**What the exercise asks**. An identical copy of all records below is to be written out.

**Supplied data**.
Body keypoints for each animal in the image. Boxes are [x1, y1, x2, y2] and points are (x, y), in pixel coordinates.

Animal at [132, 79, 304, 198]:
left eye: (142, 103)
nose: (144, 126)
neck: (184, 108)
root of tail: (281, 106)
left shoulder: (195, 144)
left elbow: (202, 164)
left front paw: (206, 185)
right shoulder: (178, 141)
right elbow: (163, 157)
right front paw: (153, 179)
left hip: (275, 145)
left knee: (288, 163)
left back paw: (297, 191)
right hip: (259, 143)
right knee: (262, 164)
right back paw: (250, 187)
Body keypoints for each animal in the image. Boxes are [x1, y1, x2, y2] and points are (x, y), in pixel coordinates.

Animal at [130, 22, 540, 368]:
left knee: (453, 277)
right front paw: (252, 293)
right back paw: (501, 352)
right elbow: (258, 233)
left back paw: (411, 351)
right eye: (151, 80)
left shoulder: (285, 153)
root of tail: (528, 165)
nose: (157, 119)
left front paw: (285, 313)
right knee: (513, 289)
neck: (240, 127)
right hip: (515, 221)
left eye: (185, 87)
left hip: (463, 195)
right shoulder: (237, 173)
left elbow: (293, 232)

**Answer box**.
Body keypoints for each animal in the image. Boxes are [x1, y1, x2, y2] and points are (x, y), in pixel coordinates.

Animal at [132, 79, 304, 198]:
left eye: (142, 103)
nose: (144, 126)
neck: (184, 108)
root of tail: (281, 106)
left shoulder: (195, 144)
left elbow: (202, 164)
left front paw: (206, 185)
right shoulder: (178, 141)
right elbow: (163, 157)
right front paw: (153, 179)
left hip: (275, 145)
left knee: (288, 163)
left back paw: (297, 191)
right hip: (259, 143)
right knee: (262, 164)
right back paw: (250, 187)
Body keypoints for each animal in the image. Boxes are [x1, y1, x2, y2] and points are (x, y), in pixel coordinates.

Animal at [130, 22, 540, 368]:
left knee: (453, 277)
right front paw: (252, 293)
right back paw: (501, 352)
right elbow: (258, 233)
left back paw: (411, 351)
right eye: (151, 80)
left shoulder: (285, 153)
root of tail: (528, 165)
nose: (157, 119)
left front paw: (285, 313)
right knee: (513, 289)
neck: (240, 127)
right hip: (515, 221)
left eye: (185, 87)
left hip: (463, 195)
right shoulder: (237, 173)
left elbow: (293, 232)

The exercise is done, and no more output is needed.